- Judul Buku: The Shareholder Settlement Program: A Pragmatic Resolution to confront a Systemic Banking Crises in view of the Dysfunctional Legal System and Tradition of the Republic of Indonesia
- Penulis: Taufik Mappaenre Maroef
- Penerbit: Leiden: Taufik Mappaenre Maroef, ©2010
- Bahasa: Inggris
- ISBN: 978-602-96367-0-3
Sinopsis Buku The Shareholder Settlement Program: A Pragmatic Resolution to confront a Systemic Banking Crises in view of the Dysfunctional Legal System and
Tradition of the Republic of Indonesia
It is not the intention of this study to linger on the legal matters that are not the main topic of this PhD dissertation, let alone to review and comment on the relevant judicial proceedings and reasoning.
However, it would be interesting to know if there is any intention to undertake a separate study on the numerous legal cases that were handled by/involved IBRA. A deeper and more comprehensive study on the legal matters outside of the Shareholder Settlement Program would provide the government with a mapping of these legal cases.
The mapping could then be useful in an effort to formulate the most suitable resolution for each of the legal cases, because any improper handling of these cases would certainly undermine the interest of the State.
One thing is for certain, there are still many unresolved legal matters and/or judicial proceedings involving IBRA that must be dealt with by the present administration.
Nevertheless, based on the aforesaid discussion regarding the sporadic reviews and analyses about specific court decisions that were handled by/involved IBRA, it is fair to conclude that the interaction between IBRA and the judiciary and/or the judicial system has been imprecise.

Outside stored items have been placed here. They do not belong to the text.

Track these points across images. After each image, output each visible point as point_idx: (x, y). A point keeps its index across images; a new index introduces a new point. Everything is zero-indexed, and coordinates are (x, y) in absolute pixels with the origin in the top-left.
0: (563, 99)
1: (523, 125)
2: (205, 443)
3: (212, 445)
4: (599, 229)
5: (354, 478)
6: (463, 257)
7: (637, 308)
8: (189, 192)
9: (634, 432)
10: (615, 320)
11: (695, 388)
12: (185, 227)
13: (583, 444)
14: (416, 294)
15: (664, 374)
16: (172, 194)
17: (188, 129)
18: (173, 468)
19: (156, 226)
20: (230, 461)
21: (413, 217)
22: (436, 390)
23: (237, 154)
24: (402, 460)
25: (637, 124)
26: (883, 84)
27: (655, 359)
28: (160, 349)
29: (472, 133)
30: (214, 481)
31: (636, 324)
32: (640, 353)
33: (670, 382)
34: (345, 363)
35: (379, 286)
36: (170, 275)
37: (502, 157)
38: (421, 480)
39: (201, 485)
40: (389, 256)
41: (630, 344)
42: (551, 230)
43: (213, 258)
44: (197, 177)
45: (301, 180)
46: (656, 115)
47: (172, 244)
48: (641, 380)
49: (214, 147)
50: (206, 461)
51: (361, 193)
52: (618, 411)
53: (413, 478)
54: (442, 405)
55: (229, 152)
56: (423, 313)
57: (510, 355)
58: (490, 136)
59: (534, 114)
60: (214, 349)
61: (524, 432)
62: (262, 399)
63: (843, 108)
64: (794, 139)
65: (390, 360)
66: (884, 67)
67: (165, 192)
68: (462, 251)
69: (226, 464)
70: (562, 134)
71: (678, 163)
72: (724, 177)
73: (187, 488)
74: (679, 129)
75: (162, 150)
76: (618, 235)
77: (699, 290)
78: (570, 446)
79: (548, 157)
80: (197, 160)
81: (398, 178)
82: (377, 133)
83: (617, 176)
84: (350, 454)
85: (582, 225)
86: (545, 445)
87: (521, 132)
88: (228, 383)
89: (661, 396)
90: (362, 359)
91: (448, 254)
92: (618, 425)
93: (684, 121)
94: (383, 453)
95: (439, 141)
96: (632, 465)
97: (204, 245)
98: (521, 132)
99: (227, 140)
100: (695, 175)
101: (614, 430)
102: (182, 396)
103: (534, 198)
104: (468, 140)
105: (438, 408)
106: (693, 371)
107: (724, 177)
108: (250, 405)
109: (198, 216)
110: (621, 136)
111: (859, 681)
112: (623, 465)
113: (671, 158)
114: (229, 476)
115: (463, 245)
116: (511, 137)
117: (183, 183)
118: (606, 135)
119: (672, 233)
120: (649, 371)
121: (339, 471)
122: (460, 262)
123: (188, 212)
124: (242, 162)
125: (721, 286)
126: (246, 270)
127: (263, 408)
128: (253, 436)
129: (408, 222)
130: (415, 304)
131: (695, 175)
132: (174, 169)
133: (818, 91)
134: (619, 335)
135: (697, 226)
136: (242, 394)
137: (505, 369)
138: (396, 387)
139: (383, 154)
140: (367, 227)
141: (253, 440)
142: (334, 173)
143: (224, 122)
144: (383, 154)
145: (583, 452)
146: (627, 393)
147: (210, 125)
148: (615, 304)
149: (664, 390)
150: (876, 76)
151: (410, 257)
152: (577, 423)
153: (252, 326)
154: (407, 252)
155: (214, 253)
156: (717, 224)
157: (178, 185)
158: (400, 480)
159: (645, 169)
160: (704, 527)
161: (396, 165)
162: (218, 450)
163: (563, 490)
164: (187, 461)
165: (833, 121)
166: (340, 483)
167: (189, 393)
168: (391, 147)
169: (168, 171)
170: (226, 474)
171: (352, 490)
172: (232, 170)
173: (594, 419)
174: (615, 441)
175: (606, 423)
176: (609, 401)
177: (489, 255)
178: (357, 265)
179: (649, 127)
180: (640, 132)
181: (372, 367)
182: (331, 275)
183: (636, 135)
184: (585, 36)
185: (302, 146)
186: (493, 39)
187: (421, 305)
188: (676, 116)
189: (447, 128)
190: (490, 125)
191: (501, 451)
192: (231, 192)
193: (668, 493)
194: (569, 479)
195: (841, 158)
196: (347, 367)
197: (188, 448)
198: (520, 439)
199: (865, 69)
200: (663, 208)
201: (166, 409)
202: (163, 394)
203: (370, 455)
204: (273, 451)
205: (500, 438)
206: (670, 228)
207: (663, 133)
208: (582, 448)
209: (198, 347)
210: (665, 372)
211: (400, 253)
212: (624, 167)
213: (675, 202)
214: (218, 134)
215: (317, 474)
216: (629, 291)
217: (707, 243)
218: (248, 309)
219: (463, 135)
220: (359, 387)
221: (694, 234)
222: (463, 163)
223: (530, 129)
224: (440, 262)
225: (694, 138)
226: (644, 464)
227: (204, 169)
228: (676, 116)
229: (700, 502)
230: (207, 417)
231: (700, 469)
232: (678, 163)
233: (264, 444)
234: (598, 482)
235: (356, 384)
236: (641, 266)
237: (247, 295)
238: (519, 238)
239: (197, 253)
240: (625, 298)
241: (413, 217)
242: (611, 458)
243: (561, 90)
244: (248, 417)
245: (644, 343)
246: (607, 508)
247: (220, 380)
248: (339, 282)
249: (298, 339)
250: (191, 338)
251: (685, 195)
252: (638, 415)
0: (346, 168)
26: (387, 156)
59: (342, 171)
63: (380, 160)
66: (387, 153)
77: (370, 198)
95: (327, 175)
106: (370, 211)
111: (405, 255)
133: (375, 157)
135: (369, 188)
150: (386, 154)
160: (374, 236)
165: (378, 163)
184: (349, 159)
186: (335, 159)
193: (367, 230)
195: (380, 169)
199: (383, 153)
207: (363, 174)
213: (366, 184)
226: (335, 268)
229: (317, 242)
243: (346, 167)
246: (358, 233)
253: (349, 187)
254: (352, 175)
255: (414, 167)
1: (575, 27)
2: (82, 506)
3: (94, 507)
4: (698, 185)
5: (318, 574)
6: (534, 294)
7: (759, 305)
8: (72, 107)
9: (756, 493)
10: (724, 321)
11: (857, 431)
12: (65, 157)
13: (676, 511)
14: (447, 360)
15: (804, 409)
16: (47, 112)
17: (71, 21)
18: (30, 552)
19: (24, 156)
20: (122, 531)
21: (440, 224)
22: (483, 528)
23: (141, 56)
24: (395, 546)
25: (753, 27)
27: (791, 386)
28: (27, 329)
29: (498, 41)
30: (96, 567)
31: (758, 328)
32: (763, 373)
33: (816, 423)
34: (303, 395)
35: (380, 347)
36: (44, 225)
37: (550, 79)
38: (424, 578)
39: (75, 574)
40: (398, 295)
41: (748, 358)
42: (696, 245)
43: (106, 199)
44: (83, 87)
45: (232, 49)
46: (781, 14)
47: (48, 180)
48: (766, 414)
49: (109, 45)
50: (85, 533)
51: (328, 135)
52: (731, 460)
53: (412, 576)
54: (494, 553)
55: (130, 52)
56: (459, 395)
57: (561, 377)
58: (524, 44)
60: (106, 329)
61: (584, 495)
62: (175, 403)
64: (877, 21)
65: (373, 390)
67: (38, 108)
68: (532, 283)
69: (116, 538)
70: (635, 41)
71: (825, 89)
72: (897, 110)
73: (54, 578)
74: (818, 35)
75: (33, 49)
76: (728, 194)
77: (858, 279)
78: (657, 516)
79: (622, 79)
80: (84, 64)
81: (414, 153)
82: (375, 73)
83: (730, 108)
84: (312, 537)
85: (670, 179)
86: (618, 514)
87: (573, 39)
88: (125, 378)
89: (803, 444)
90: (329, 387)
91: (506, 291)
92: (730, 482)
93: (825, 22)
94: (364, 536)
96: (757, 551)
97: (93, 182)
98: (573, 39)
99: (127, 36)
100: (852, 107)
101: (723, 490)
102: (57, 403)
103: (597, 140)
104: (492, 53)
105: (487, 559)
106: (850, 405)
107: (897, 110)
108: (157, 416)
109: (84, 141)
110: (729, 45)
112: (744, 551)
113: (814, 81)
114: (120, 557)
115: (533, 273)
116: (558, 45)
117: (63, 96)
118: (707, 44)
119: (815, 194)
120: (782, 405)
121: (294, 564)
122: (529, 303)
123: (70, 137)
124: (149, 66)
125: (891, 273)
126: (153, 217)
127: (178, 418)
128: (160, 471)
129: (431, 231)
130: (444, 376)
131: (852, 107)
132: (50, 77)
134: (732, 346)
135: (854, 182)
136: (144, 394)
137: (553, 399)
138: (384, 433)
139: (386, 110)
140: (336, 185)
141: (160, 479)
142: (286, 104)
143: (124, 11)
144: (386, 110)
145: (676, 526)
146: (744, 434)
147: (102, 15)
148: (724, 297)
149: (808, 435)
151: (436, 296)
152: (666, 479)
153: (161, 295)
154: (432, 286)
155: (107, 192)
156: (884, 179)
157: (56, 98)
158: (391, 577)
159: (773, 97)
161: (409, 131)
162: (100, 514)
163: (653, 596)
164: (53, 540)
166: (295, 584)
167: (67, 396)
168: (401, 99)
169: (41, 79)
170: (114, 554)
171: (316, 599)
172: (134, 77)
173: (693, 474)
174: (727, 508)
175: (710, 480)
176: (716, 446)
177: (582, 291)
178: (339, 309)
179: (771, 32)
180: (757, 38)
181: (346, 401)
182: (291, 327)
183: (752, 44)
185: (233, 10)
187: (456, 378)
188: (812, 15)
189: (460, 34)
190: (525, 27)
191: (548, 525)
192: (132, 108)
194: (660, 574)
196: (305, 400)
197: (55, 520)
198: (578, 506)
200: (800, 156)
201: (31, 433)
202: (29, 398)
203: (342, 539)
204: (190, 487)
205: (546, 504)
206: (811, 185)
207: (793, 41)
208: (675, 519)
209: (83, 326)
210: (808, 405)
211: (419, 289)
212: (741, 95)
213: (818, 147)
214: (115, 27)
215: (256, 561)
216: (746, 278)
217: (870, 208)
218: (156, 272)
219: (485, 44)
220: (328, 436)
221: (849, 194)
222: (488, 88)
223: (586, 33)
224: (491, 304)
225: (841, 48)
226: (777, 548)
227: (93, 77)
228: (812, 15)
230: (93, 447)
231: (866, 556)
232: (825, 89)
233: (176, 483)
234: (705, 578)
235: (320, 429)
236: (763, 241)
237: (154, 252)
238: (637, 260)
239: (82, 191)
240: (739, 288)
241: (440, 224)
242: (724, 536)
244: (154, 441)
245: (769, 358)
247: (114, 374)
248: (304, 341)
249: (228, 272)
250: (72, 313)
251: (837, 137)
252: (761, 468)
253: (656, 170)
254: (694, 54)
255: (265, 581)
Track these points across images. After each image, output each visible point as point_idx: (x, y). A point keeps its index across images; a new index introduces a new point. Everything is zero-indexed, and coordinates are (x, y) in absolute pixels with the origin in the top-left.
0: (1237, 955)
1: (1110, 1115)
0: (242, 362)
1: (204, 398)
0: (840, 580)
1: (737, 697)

At the time, the judiciary and the judicial system were in the process of institutional and behavioral reforms, and IBRA’s existence was a lex specialis derogat lex generali. It is difficult to summarize whether a judicial proceeding and judgment, in which IBRA was a party, was influenced more by the sentiment of reform rather than by IBRA’s idiosyncrasy but one would always have the feeling that the two sources of influence existed in the aforesaid court decisions.
During 1998-2004, the judiciary and the judicial system in Indonesia were experiencing a most significant transformation from an authoritarian structure of government to a relatively liberal democracy, in which judiciary authority had been given more judicial independence both institutionally and in a behavioral sense.
Since 2004, the Supreme Court has been de facto and de jure in charge of the judicial and non-judicial aspects of the judiciary authority and the court system, particularly in recognition of the never-ending effort to achieve and maintain the kind of judicial independence as mandated by the Constitution.
Despite the imprecise standpoint of the judiciary and the mixed signals that were generated by many transactional legal matters that involved IBRA, the judiciary seemed to understand the extraordinary circumstances that surrounding IBRA’s establishment, namely the emergency situation and the occasional demand for the government to implement special rules and regulations to confront and overcome the multidimensional crisis, as well as to tolerate the limited use of IBRA’s extra-judicial powers in the implementation of its task and function as the agent of economic recovery.
The Supreme Court’s standpoint to refuse the request as submitted to undertake a judicial review against PP-17 reflected the Court’s general understanding of the background reasoning behind IBRA’s establishment, and yet the Supreme Court’s Decision could not provide any guaranty that the judiciary would continue to be in favor of IBRA and PP-17.
For instance, the judiciary standpoint in several bankruptcy proceedings that involved IBRA’s interests were more reflective of the struggle among the judiciaries and of the judicial system to adjust to the newly- enacted judicial proceedings, than to accommodate the important mission IBRA carried out to recover the state funds that had been injected into the failing banking system and/or to minimize the costs of the crisis.
The other legal cases and the relevant judiciary standpoints that have been discussed to a certain extent represented the overall need to overhaul the judicial system in its entirety, both in terms of its institutional infrastructure and its regulatory framework, which would be beyond the coverage of this study.
IBRA’s existence and the special regulatory framework thereof had encouraged the judiciary and the judicial system to be more pragmatic in the handling of many actual legal matters that involved IBRA, as well as to prevent the judicial system and its personnel from being dragged along elusively by the euphoric demand for total reform in all sectors that occurred during 1998-2000.
While the executive and the legislative branches were experiencing significant overhauls during the said period, the judicative power was expected to survive the unprecedented tempestuous climate and to stay on the right track.
The judiciary was expected to support the government’s policy decision and its implementation as part of the efforts to confront and overcome the multidimensional crisis despite the fact that at the same time the judiciary was enjoying its new status of being independent especially of the executive power.
In general, the judiciary was of the opinion that the effort to revitalize the banking system and the national economy was far more important for the nation and the state of Indonesia, than the urge among the judiciaries to enjoy the new freedom the Supreme Court and the court system had bestowed upon them since the legislative amendments in 1999 and 2004.